===== Texte fourni

Monsieur Charles ROSNER,
Directeur Général de la SCB-Crédit Lyonnais Cameroun

le 15 novembre 2000

Question 1 : En 1989, la SCB-Crédit Lyonnais Cameroun a été créée, à la suite de la restructuration de l’ex- Société Camerounaise de Banque. Bien que nommé Directeur Général il y a seulement quatre mois, voudriez-vous évoquer ce qui vous a paru être les événements marquants de la SCB-Crédit Lyonnais ?

Réponse 1 : Avant 1989, le Crédit Lyonnais était Actionnaire de l’ex- Société Camerounaise de Banque, sans être cependant majoritaire.

En effet, suite à une "camerounisation" survenue après la première décennie d’indépendance, l’Etat était devenu l’Actionnaire principal à hauteur de 75 % de l’ancienne SCB. En raison d’incidents de parcours enregistrés entre les années 70 et 80, cette Banque s’est retrouvée en quasi- cessation de paiement, avec pour corollaire la démobilisation des partenaires étrangers et la défection de la clientèle. Des négociations furent alors engagées dès 1988 entre l’Etat camerounais et le Crédit Lyonnais qui aboutirent à la scission- dissolution de l’ex- SCB et à la création de la Société Commerciale de Banque Crédit Lyonnais Cameroun en tant que filiale à 65% du Crédit Lyonnais France, le reste du capital, soit 35 % étant apporté par la République du Cameroun.

Cette nouvelle Banque, opérationnelle depuis le 1er août 1989, a repris certains éléments d’actif et de passif de la défunte SCB, ainsi que le tiers de son personnel.

Les premières années de fonctionnement ont été entièrement satisfaisantes, mais au fil du temps, la Banque s’est un peu endormie sur ses lauriers, avec pour preuve le positionnement actuel en deuxième place du marché des ressources derrière la Société Générale de Banques au Cameroun (SGBC).

Une autre raison fondamentale explique cependant ce recul : ayant été restructurée en premier lieu, son modèle a servi pour les cas des autres banques, les erreurs commises profitant ainsi à la deuxième vague d’établissements réhabilités (notamment la façon de négocier la reprise, les exigences non négociables qui pouvaient être opposées aux pouvoirs publics etc.).

Toutefois, dans un environnement difficile, l’esprit de corps prévaut et nous permet de nous renforcer, de fournir un service de qualité en nous rapprochant des standards internationaux dont les pays africains comme ceux de l’Europe de l’Est sont encore un peu loin.

Q. 2 : Bien qu’en seconde position derrière la SGBC, Société Générale de Banques du Cameroun, la SCB-Crédit Lyonnais Cameroun se situe dans le groupe de tête des huit principales banques commerciales en activité dans le pays ; huit banques qui totalisent à elles seules 70% des dépôts bancaires. Quel est votre positionnement sur le marché en termes de ressources ?

R. 2 : Nous avons une part de marché égale à 22,57 % du total des ressources, la SGBC en ayant 25,76 % selon les derniers chiffres publiés dans le "Marché Bancaire", une publication du Conseil National du Crédit.

==========
===== Données fournies

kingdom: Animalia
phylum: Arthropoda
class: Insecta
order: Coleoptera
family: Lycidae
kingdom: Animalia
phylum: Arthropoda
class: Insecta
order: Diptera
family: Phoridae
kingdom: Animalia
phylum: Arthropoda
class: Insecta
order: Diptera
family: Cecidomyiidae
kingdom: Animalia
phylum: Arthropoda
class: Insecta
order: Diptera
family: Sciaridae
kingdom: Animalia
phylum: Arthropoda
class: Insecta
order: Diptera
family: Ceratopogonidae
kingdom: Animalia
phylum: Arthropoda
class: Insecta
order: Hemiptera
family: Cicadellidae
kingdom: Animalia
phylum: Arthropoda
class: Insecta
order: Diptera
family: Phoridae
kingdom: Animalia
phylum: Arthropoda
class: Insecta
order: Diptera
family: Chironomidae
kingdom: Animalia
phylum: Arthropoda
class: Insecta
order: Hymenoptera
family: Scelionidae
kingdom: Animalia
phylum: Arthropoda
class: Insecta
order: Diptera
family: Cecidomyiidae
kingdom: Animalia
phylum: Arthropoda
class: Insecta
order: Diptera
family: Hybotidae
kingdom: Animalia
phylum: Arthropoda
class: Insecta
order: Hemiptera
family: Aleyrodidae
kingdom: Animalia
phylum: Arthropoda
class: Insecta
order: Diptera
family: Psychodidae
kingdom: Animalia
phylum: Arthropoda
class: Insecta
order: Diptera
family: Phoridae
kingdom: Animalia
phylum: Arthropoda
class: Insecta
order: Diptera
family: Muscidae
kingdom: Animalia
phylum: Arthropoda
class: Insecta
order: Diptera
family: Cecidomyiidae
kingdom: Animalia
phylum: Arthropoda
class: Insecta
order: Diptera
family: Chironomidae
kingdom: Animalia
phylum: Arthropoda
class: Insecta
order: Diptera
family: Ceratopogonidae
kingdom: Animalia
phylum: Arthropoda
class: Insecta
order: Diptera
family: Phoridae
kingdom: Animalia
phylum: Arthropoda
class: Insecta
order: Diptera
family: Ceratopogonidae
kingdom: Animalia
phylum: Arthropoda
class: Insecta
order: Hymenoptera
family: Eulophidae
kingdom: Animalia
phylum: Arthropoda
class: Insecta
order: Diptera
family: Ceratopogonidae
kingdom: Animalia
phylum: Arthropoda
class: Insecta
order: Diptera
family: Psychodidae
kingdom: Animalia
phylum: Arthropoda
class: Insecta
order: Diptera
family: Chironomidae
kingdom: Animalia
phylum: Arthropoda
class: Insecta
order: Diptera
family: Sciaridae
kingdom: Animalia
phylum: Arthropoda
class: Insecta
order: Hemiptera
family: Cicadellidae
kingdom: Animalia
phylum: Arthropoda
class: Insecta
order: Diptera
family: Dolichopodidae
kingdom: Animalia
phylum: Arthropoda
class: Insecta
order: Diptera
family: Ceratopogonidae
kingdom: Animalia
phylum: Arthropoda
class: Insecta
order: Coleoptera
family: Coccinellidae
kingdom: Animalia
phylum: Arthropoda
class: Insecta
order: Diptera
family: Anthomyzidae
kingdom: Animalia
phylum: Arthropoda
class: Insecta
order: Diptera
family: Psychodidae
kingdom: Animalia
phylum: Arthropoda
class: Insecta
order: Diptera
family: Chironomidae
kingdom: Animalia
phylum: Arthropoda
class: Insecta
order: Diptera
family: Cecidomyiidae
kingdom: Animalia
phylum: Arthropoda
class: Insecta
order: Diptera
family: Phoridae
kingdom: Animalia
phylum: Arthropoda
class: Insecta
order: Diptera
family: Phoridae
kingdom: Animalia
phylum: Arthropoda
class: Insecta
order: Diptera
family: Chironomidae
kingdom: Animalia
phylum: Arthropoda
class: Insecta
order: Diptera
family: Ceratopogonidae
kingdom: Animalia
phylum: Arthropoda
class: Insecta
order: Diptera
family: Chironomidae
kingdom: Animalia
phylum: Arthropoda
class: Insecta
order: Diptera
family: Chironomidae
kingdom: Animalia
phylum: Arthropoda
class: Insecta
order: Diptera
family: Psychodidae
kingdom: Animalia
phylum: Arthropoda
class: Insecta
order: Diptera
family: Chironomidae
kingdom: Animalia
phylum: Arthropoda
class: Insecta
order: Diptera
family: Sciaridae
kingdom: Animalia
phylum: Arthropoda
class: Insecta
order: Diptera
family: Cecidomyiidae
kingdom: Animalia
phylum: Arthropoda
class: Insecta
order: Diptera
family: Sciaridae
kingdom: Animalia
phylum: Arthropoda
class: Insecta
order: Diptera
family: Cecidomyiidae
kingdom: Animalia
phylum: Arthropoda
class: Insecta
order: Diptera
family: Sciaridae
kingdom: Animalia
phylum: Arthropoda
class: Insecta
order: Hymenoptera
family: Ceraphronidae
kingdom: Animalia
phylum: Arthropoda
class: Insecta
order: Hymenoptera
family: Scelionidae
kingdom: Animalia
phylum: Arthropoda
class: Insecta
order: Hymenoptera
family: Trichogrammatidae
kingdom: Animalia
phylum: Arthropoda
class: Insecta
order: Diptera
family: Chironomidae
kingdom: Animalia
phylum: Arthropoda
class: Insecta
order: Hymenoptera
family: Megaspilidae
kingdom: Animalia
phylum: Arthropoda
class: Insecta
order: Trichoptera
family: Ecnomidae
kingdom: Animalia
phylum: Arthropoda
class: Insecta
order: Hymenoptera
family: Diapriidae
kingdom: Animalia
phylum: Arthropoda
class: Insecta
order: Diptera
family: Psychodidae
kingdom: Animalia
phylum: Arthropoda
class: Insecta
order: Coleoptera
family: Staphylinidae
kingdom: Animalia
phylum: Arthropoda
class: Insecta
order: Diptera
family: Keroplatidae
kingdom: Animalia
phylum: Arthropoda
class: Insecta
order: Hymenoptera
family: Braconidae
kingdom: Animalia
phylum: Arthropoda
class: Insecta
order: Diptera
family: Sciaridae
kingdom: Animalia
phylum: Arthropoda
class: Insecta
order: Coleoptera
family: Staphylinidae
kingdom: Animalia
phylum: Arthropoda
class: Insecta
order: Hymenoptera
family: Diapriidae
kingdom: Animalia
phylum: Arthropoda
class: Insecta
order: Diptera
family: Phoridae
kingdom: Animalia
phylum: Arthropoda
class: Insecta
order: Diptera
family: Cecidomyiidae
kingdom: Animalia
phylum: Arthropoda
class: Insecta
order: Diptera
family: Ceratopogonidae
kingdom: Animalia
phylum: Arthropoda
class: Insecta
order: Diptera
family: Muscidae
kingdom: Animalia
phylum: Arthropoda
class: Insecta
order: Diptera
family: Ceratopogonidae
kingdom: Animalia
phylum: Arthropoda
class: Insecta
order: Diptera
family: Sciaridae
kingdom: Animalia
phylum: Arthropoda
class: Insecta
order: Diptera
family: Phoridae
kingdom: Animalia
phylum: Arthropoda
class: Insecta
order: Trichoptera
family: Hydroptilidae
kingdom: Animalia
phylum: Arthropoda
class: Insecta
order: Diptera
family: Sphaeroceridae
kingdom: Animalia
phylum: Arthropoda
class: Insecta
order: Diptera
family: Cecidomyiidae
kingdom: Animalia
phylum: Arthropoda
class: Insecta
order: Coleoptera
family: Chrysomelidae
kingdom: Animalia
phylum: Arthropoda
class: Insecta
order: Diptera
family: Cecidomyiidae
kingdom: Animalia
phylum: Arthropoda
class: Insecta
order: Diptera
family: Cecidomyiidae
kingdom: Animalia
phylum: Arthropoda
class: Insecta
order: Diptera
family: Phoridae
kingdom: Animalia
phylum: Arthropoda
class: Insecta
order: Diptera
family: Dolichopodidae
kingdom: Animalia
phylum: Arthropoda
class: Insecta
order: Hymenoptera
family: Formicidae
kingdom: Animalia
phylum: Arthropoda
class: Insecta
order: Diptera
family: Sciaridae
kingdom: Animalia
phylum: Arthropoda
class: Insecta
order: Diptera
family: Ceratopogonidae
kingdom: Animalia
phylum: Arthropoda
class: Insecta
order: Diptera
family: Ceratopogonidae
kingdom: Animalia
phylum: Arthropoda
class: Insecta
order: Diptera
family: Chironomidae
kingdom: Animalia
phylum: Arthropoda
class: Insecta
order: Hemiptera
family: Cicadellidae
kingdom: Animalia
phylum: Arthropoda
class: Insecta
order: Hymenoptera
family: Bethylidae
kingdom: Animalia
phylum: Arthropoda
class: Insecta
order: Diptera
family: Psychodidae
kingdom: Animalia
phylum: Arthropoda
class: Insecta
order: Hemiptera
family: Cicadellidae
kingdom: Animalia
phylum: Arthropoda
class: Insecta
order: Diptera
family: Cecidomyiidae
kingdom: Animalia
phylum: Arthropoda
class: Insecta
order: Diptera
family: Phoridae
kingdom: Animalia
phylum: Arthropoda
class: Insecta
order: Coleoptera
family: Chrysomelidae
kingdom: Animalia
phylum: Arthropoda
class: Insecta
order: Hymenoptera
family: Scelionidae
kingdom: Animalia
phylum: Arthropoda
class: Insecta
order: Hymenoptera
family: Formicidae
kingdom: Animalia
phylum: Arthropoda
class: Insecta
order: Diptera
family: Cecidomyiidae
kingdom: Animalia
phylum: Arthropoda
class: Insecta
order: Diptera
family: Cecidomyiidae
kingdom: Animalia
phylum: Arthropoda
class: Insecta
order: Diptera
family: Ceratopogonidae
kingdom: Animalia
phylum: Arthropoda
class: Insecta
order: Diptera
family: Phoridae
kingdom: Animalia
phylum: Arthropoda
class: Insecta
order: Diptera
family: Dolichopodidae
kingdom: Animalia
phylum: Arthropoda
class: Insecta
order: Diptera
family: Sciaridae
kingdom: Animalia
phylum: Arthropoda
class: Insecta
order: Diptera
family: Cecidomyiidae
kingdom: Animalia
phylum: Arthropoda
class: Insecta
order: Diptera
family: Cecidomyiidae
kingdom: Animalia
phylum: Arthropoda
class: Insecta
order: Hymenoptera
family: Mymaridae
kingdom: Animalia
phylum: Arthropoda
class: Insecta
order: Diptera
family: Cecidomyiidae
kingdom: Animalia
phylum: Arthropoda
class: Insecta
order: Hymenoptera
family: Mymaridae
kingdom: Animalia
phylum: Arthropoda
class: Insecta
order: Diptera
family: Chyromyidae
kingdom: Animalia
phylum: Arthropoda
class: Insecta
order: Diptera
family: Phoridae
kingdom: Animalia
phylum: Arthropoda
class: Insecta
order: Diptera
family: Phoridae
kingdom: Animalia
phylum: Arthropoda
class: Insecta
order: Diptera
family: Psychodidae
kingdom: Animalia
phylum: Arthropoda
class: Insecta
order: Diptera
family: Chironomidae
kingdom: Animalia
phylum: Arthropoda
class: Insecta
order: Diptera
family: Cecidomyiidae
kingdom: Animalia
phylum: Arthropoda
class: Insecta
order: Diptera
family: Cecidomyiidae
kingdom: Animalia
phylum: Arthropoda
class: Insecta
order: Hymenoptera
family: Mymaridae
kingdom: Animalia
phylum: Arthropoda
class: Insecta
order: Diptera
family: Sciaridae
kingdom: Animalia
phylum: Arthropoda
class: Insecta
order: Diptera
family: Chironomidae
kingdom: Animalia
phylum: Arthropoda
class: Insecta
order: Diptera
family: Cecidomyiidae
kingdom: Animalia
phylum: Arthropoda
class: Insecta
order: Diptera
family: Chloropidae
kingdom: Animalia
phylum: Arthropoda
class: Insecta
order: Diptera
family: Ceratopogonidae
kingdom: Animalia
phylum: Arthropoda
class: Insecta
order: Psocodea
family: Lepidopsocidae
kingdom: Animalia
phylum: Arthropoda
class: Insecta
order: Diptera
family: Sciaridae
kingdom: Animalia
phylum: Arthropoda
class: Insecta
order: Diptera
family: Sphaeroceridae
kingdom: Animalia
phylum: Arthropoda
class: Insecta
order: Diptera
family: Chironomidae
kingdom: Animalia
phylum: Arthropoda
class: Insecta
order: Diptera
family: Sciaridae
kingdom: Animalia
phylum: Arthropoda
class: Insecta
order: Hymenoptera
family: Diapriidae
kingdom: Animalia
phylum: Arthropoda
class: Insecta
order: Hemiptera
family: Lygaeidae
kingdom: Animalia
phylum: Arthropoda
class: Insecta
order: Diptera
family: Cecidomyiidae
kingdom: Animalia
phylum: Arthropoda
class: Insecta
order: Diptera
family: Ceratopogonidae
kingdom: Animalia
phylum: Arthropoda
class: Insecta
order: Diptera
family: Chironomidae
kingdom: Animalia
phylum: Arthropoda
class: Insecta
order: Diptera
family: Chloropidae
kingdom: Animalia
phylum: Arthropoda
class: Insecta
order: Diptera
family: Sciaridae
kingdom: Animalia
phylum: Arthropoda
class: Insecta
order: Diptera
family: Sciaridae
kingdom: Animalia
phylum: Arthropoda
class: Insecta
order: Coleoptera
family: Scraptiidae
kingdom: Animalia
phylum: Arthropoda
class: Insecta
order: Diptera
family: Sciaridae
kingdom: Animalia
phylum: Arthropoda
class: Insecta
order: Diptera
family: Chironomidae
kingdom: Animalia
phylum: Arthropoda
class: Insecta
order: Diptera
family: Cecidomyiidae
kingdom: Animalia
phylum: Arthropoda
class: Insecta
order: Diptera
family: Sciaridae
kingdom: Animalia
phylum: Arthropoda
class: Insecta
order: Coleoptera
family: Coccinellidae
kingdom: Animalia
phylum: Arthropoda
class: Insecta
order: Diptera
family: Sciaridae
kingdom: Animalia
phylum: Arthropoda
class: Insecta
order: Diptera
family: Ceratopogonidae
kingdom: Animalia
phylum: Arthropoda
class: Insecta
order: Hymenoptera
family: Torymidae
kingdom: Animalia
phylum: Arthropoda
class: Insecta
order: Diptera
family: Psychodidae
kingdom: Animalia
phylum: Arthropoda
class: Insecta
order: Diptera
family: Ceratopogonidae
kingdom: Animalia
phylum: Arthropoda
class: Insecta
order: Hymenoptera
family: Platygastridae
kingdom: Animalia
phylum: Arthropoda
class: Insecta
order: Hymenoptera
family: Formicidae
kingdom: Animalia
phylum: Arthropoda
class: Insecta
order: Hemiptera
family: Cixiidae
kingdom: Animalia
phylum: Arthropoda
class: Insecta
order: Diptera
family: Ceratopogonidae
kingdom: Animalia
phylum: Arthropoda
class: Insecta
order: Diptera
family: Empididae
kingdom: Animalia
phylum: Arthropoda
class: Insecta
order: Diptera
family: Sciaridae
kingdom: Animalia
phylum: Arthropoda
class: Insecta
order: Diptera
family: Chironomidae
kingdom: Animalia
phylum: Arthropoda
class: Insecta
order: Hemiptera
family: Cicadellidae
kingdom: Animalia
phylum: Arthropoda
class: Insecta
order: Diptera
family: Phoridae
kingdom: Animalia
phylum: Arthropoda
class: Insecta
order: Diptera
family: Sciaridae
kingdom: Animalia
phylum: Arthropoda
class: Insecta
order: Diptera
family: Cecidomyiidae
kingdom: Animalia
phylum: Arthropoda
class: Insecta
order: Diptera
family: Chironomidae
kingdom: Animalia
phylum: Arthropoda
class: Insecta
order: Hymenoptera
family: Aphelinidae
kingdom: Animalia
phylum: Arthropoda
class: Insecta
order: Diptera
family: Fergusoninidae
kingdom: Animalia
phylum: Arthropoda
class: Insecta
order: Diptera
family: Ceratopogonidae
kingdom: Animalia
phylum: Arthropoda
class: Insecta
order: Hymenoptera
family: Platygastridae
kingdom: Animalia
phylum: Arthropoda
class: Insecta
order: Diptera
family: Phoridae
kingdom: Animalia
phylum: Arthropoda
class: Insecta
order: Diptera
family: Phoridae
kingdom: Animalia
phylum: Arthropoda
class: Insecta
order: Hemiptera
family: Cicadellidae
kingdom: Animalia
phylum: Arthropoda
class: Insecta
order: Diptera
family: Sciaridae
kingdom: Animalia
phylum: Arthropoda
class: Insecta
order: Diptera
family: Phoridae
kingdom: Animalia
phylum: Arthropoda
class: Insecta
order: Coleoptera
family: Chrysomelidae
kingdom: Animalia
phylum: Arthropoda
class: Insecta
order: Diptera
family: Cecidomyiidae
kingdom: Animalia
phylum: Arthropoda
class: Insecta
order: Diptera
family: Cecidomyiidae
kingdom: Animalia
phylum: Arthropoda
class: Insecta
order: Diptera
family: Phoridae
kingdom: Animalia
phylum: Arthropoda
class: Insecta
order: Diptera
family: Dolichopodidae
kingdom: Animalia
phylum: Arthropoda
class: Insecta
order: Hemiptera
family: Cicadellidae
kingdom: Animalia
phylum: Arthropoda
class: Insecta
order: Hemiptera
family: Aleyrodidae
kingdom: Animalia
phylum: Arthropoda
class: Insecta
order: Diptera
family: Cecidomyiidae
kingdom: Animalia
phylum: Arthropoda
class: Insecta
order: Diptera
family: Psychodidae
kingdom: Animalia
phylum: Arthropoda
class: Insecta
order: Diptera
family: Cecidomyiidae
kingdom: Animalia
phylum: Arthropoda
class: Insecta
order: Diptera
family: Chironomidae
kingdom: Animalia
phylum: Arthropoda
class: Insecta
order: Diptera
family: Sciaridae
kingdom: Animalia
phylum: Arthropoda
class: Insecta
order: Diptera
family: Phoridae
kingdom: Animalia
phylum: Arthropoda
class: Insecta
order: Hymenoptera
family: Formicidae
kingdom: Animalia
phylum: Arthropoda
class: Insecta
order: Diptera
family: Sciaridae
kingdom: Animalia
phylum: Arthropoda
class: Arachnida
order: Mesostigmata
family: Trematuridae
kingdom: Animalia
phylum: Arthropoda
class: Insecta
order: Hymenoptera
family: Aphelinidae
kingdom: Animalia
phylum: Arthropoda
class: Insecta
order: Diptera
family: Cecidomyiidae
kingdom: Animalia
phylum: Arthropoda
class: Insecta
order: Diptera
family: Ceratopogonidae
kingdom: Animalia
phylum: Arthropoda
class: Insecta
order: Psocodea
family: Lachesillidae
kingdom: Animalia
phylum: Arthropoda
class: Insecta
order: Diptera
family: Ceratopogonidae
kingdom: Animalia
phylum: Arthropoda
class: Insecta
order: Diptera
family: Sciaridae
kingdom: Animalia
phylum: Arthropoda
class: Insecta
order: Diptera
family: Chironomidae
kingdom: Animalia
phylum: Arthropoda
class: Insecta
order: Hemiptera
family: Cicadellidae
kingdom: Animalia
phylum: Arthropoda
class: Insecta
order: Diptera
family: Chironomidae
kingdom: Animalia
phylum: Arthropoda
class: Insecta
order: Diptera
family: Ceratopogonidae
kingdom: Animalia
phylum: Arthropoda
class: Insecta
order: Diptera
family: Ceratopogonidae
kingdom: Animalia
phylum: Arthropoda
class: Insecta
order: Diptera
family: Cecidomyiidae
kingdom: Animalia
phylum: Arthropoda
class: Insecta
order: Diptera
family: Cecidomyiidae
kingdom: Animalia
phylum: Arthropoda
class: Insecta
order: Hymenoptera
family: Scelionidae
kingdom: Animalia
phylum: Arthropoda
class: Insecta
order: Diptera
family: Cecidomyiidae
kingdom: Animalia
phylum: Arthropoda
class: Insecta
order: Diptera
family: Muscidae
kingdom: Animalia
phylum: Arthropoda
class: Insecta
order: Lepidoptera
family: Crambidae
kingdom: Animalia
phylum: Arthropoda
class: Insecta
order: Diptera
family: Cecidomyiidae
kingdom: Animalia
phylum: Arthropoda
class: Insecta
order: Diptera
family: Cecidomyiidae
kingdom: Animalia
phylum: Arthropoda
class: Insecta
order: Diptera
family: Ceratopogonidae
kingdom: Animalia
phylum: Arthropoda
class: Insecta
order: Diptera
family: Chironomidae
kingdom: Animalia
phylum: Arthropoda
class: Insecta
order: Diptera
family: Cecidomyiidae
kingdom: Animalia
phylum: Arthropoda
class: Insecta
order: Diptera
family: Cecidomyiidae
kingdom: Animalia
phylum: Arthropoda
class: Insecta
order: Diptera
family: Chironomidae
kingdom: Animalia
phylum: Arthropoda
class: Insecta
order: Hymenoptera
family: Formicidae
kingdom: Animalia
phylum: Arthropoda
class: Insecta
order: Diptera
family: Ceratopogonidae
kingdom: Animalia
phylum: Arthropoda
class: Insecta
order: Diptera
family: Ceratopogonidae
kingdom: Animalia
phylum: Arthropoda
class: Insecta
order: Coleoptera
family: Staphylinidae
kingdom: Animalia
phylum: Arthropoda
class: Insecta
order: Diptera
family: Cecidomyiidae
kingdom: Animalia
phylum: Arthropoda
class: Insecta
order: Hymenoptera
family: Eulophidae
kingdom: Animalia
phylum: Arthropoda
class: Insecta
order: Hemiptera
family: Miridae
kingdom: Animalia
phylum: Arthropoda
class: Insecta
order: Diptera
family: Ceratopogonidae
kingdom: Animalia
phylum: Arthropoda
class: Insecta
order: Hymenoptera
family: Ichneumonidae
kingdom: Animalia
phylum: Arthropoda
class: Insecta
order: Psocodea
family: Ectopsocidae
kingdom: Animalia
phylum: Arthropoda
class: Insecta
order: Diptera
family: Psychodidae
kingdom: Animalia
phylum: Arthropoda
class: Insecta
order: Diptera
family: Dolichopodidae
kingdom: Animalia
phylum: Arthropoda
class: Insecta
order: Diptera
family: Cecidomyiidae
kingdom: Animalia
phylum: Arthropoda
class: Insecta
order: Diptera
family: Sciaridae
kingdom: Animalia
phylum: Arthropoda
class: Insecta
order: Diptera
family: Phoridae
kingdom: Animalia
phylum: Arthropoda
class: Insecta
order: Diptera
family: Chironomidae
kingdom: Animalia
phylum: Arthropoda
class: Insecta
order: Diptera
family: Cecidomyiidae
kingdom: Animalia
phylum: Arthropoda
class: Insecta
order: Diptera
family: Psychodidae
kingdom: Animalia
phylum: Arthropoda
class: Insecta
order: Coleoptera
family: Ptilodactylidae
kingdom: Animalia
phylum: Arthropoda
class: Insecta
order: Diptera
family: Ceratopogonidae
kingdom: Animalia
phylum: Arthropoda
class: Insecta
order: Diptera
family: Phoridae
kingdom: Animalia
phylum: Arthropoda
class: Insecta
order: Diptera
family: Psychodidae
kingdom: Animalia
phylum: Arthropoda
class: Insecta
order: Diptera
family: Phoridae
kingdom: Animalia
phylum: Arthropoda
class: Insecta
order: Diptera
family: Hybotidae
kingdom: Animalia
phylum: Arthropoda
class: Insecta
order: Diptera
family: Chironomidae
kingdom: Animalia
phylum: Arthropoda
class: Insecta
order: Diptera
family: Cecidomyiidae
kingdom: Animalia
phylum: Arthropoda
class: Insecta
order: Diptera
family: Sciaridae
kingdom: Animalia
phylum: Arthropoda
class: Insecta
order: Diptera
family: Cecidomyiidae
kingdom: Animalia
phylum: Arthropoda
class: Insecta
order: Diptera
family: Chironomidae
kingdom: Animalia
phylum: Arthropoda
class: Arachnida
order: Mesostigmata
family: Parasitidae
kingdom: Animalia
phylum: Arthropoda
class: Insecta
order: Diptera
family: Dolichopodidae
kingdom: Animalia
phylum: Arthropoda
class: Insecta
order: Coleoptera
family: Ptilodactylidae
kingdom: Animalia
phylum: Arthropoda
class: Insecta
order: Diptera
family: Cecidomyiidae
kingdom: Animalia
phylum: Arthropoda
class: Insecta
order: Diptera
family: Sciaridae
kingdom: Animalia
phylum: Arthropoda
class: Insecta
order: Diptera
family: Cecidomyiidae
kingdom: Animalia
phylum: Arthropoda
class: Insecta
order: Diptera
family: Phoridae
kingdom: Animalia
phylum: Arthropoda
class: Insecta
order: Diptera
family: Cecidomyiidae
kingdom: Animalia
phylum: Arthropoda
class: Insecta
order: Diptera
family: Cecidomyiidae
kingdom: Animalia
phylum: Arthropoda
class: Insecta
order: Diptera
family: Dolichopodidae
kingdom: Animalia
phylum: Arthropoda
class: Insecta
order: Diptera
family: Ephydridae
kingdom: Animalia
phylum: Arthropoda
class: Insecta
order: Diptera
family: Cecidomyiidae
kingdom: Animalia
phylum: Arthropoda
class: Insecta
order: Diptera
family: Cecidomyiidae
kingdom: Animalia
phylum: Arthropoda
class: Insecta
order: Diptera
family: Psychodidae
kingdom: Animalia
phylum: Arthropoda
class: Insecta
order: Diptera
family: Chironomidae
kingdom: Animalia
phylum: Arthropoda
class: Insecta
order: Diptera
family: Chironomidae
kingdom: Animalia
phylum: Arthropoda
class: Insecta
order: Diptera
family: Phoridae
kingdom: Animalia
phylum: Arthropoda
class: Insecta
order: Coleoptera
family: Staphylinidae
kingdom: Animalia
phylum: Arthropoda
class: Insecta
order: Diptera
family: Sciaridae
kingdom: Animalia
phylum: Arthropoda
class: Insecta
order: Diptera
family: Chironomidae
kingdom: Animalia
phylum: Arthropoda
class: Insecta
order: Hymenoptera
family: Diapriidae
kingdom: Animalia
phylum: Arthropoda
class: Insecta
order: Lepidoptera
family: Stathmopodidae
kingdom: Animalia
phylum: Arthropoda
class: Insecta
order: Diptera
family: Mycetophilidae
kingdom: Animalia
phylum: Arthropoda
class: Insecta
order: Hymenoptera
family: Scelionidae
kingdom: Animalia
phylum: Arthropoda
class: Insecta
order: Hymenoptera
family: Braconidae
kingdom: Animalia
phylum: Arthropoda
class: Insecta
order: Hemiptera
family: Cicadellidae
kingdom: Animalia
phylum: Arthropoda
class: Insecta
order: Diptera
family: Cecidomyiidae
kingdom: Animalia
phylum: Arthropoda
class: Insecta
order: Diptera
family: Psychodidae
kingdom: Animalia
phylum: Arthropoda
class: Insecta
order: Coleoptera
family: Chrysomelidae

==========

Travail à faire »
1. Relevez tous les pourcentages cités dans l'entretien sur la SCB-Crédit Lyonnais Cameroun, dans leur ordre d'apparition.
2. Recopiez à l'identique le passage de l'entretien sur la SCB-Crédit Lyonnais Cameroun qui va de « Question 1 : En » jusqu'à « la SCB-Crédit Lyonnais ? » inclus.
3. Reprenez l'entretien sur la SCB-Crédit Lyonnais Cameroun à partir de sa dernière phrase et poursuivez-le.

Résultats de l'exercice »
1. 75 %, 65%, 35 %, 70%, 22,57 %, 25,76 %

2.
Question 1 : En 1989, la SCB-Crédit Lyonnais Cameroun a été créée, à la suite de la restructuration de l’ex- Société Camerounaise de Banque. Bien que nommé Directeur Général il y a seulement quatre mois, voudriez-vous évoquer ce qui vous a paru être les événements marquants de la SCB-Crédit Lyonnais ?

3.
Q. 3 : Malgré une deuxième vague de restructuration, certaines contraintes semblent encore peser sur l’ensemble du système bancaire camerounais, amenuisant son rôle moteur dans le financement de l’économie. Quel regard portez-vous sur ce système bancaire et quels sont les problèmes auxquels vous êtes confrontés ?

R. 3 : Il y a au Cameroun quelques grandes banques à réseau, parmi lesquelles la SCB-CLC, la SGBC, la BICEC (Banque d’investissement et d’épargne du Cameroun) et dans une moindre mesure la Standard Chartered Bank. Les autres Etablissements sont de taille nettement plus petite et les problèmes qu’elles rencontrent dépendent du type de marché qu’elles essayent de couvrir, car elles sont obligées de se spécialiser.

Les quatre Etablissements de tête sont plutôt des banques généralistes et les difficultés auxquelles elles sont confrontées sont liées à l’environnement pas toujours accueillant, à cause de certains aspects liés au système judiciaire. D’autres problèmes existent, relatifs à l’étroitesse ou à l’inexistence de certains marchés : il n’y a pas vraiment de marché monétaire au Cameroun, ce qui en tient lieu étant embryonnaire et extrêmement rigide.

Nous travaillons actuellement sur la création d’un marché financier et étudions l’impact qu’il pourra avoir sur nos activités. Même si les Autorités sont certainement allées trop vite, mettant parfois la charrue avant les bœufs, tous les partenaires ont intérêt à participer à la création et l’animation de ce marché.

Q. 4 : Le Ministre des Finances, M. AKAME MFOUMOU, nous a confié qu’il souhaitait que cette Bourse camerounaise entre en activité dès la fin du mois de décembre 2000. Est-ce selon vous réaliste ?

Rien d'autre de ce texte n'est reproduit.